The US dollar and yen attracted buyers on Friday as investors looked for safety amid news that the eurozone fell into recession and world leaders met for a summit in Washington on the global financial crisis.
At 10pm GMT, the euro fell to US$1.2591 from US$1.2779 late in New York on Thursday.
The dollar dropped slightly to ¥97.06 from ¥97.67 on Thursday.
The pound remained sharply lower meanwhile at US$1.4733 from US$1.482, after hitting a six-year low of US$1.4557 earlier in the week.
The market digested news that the eurozone was in recession, and data showing a steep fall in US retail sales, the main driver of economic activity.

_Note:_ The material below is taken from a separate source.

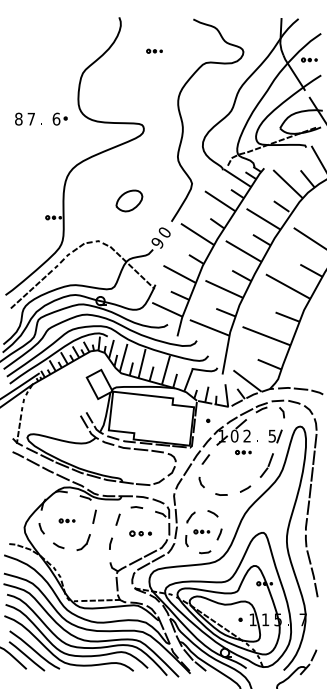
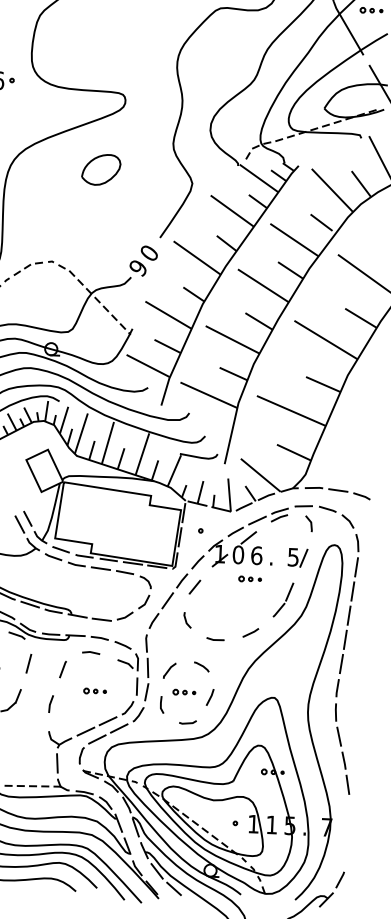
part: (129, 200) -> (101, 169), moved
text: (247, 435) -> (257, 554), 2 -> 6
part: (140, 533) -> (94, 690), size x0.71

The US Commerce Department said the country’s retail sales tumbled a record 2.8 percent last month as consumers hunkered down in the face of a sharply slowing economy.
The retail report “wasn’t fundamentally bullish for US assets, but instead, the disappointing nature of the news triggered flight to quality,” Terri Belkas at Forex Capital Management said.
The dollar and yen have been the main beneficiaries of the financial turmoil on the assumption that the US and Japanese economies are best prepared to weather the global economic storm, but some of the moves are hard to explain.
“Recent foreign exchange movements have exceeded what fundamental economic discrepancies justify,” independent currency analyst Larry Greenberg said. “The biggest winner in this reconfiguration has been the yen followed by the dollar. Commodity-sensitive currencies and sterling are the main losers.”
The market saw news that the economy of the 15 nations sharing the euro has slumped into recession for the first time, with GDP falling 0.2 percent in the second and third quarters.
Analysts said this would likely lead to rate cuts by the European Central Bank (ECB). Traditionally, lower interest rates make a currency less attractive to investors even though they can help to boost economic growth.
The ECB last week cut its key lending rate by 0.50 percentage points to 3.25 percent.
Despite sharp falls in US stocks markets on weak retail data, economists at Commerzbank said the dollar was still viewed as a relative safe haven in gloomy economic times.
In late New York trading on Friday, the dollar stood at 1.1976 Swiss francs from SF1.1866 on Thursday.